Not only do air filters remove dust allergens, mold spores, and other pollutants from the air your family breathes, but they also filter out fine dirt particles that can degrade the performance of the HVAC system itself. While it's a good idea in theory, it has multiple problems, such as lower MERV ratings, frequent maintenance requirements, and the potential to attract mold to your air unit. But be careful not to go too far with your filters. Some HVAC systems aren't strong enough to push air through more restrictive filters that block smaller particles, that is, those with a higher MERV or CADR rating, which can reduce airflow and cause your home to heat and cool less efficiently.
Working too hard on an HVAC system can also result in hardware damage and costly repair. It's important to consult your HVAC system manual to determine the strength of your model or call an HVAC technician. When it comes to oven filters, the general rule of thumb for many HVAC professionals is “the cheaper the better”. However, these filters have some drawbacks first, they usually cost significantly more than basic fiberglass filters.

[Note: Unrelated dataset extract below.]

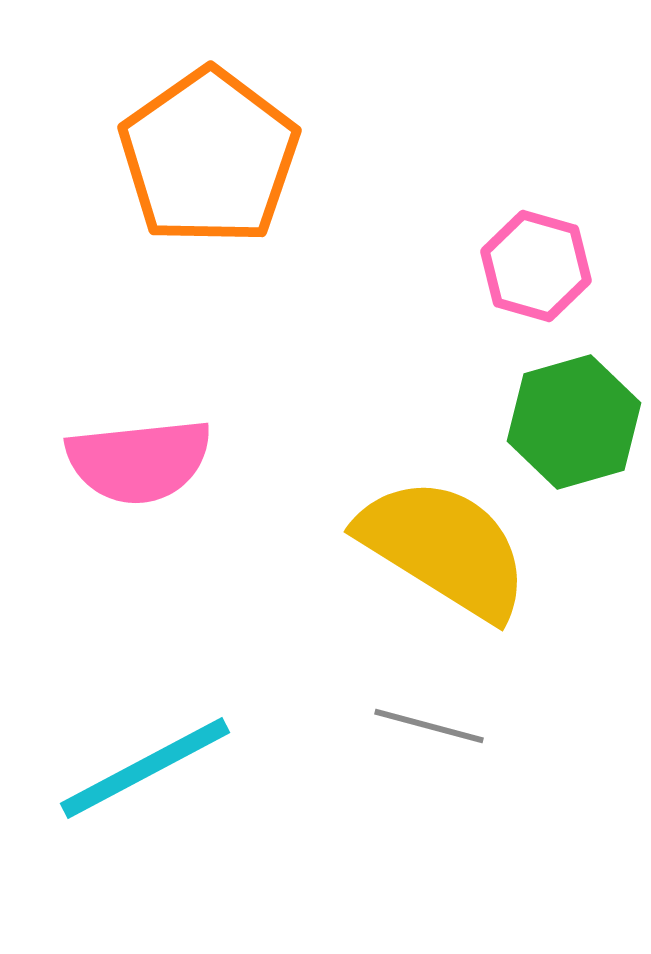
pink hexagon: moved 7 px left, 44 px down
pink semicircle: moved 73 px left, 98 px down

Air filters are an important factor in keeping your home clean and keeping the air you breathe healthy. It can be connected to the HVAC unit, but it is not the same as a filter that goes inside the central HVAC unit near the turn. A filter must be replaced constantly or there may be problems with air flow and filter efficiency. Whether you opt for fiberglass or decide to opt for pleating, the most important thing you can do is change filters often. When most people say electronic air filter, they usually talk about an air purifier or an electrostatic air filter.

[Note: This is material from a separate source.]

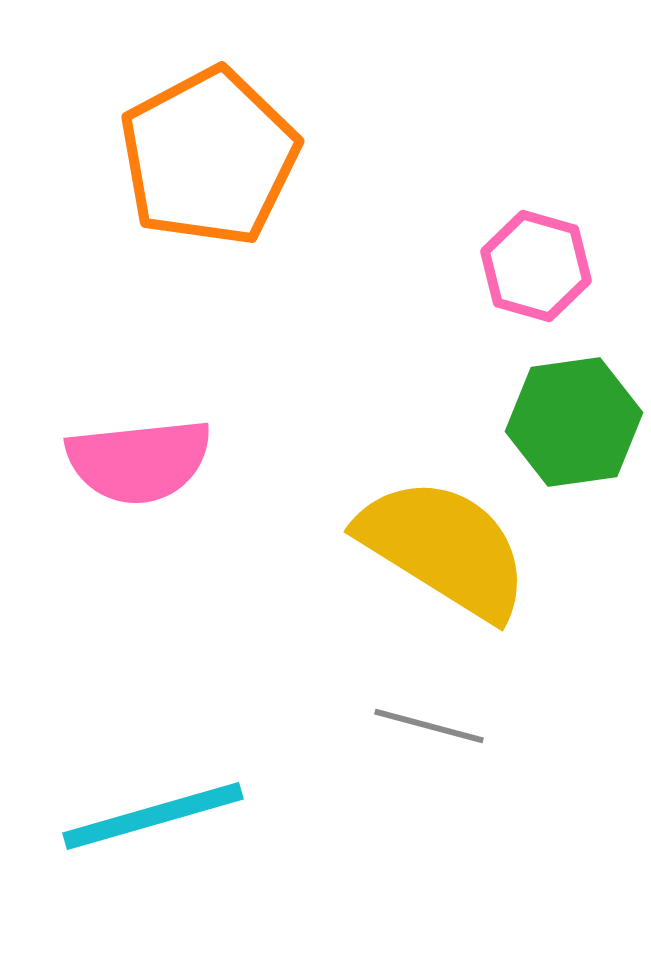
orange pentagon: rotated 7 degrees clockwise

The quality of the air in your home is vital to the development of respiratory problems for both adults and children. More expensive air filters, such as pleated residential filters, will filter out dust mites, pollen, pet dander, mold, and even bacteria, which can be worth the extra money, especially for people with severe allergies. The most commonly used system applies a MERV (minimum efficiency report value) number to each filter, which was developed by ASHRAE (formerly the American Society of Heating, Refrigeration and Air Conditioning Engineers). Start by determining the specific needs of the occupants of your home, which should be directly correlated with the CADR or MERV ratings of your air filters. To help you master the ins and outs of air cleaners, we've put together a practical guide with everything you need to know. We also tested two other Filtrete 1-inch smart filters, the Filtrete 1900 Smart Premium Allergen Bacteria and Virus and the Filtrete 1500 Smart Allergen Bacteria & Virus. If you're looking for more information on air filters or are ready to make an appointment to set up an air filtration system for your home, feel free to call us.
We'll be happy to answer any questions you may have.